What's relevant to this delphi blog,. is that it was Delphi's own debugger that most commonly triggered the hang. Exiting the debugger, terminating a debug session, was the most common way to hang the system.
I've watched a few of the videos on MSDN Channel 9 from the guys called Defrag Tools. This is some serious low level technical know-how that these folks are dishing out. If you're into it, go check them out.
Anyways after a bit of troubleshooting, I decided to try switching out various driver versions to see if I can make the hang go away. After trying the OEM Intel HD 520 graphics drivers from Intel's website, I was able to work inside Delphi all day today with NO crashes.
This is not my first "Delphi + Video Driver" hell experience. About two years ago, I had a crazy set of bugs in Delphi that only reproduced with certain ATI/AMD video cards, and only in parts of my Delphi application using Microsoft Direct2D/DirectX. Direct2D surfaces would just stop rendering, and whatever parts of my delphi application were using Direct2D apis just stopped working.
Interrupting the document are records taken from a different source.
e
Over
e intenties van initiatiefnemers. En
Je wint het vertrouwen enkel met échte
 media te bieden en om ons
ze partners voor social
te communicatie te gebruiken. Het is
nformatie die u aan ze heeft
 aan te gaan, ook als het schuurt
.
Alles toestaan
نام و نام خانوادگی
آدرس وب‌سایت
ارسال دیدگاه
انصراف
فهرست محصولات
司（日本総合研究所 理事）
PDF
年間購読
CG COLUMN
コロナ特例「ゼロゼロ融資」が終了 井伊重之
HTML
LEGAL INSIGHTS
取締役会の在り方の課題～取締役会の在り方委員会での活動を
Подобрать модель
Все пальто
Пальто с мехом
A couple years before that, I saw similar problems with GDI+, also on ATI/AMD video cards. And going way back about 20 years ago, in the WIndows 98 era, I remember there were bugs in ATI video cards of the era that broke the ability of the Win32 GDI layer to render transparent bitmaps.
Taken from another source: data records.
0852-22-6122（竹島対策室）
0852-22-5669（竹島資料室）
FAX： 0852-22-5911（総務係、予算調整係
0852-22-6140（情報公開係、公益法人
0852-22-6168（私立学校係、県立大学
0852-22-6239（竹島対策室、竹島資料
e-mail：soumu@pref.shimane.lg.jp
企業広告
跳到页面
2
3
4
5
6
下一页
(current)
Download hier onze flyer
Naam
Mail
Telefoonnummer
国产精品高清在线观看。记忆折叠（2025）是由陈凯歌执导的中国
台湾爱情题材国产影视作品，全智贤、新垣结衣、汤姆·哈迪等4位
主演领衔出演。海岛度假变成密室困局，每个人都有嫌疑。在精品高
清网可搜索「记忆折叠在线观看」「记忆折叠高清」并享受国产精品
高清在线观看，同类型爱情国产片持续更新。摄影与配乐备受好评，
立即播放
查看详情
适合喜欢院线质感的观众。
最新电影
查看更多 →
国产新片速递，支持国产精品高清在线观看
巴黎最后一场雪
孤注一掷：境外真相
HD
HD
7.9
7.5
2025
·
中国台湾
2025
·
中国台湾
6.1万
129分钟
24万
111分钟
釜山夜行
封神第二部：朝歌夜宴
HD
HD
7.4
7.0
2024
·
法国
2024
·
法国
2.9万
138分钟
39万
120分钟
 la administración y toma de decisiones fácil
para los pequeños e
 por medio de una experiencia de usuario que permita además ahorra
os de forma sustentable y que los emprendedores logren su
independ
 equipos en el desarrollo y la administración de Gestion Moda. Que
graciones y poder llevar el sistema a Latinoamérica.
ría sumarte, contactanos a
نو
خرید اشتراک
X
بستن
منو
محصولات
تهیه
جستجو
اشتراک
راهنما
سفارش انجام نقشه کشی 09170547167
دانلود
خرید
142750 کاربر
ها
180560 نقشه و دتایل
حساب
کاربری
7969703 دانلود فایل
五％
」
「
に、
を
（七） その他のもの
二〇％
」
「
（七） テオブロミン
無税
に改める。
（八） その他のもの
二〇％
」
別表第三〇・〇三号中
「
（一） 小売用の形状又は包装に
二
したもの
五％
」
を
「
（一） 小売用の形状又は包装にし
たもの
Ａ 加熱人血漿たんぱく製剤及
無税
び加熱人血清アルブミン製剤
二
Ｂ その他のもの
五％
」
But this one is the first time I've had a Delphi program, or Delphi itself, plus a bad video driver, actually hang my entire system, requiring a cold reboot to recover.
More details on my question on superuser.com here.
Some suggested ways to get started:
1. install the Windows 10 SDK to get WinDBG installed on your computer.
2. on a system which generates BSODs, enable memory dumps on your computer in your System -> Advanced Startup Options. In systems which hang without a BSOD, learn how to enable the Scroll Lock key way to force a hang.
3. watch a few Defrag Tools episodes to get the flavor of how to use WinDBG.
Note that full memory dumps are huge. If you have 64 gigs of RAM a full dump will be more than 64 gigabytes in size. On my 1 tb disk with about when my total free space is less than 16 gigs, a Helpful windows feature will automatically delete my dumps so that windows doesn't fail to boot. Try to have at least twice your total memory free on your main hard drive before you try enabling full dumps. If you have 64 gigs of ram, make sure your primary windows boot disk has at least 128 gigs of free space. For just a bit of learning with Windbg, just enable some non-full-memory dumps so you can get the flavor of the WinDBG tool, and try entering some commands.
There are two "sides" to WinDBG, the kernel side and the user space side. In the kernel side, you can view call stacks, thread states, change which CPU you are looking at, list NT native kernel level processes, and walk back in time to various saved states. In the user space side, you can see the Win32 level APIs, processes, and walk back to a time prior to the last saved exception to examine the state of your system before the last first chance exception. Besides being able to see C/C++ symbols from non-managed DLL/exe images, you can also use some extensions to be able to see things from inside the CLR, so you can troubleshoot problems with .net code.
Unfortunately, the debug information format used by WinDBG is not the same debug information format that is produced by Delphi so this tool is not very helpful for debugging Delphi application crashes, unless you don't mind working with uninstrumented disassembled code with no debug symbols.
The reason why full memory dump is greater than the amount of RAM your system has is becouse during full memory dump Windows is also saving a copy od the Pagefile.sys which by Windows recomendation is about 150% size of the system RAM but depending on your system settings can be even larger. I have seen PageFile.sys sizes to rach 10% of the system partition.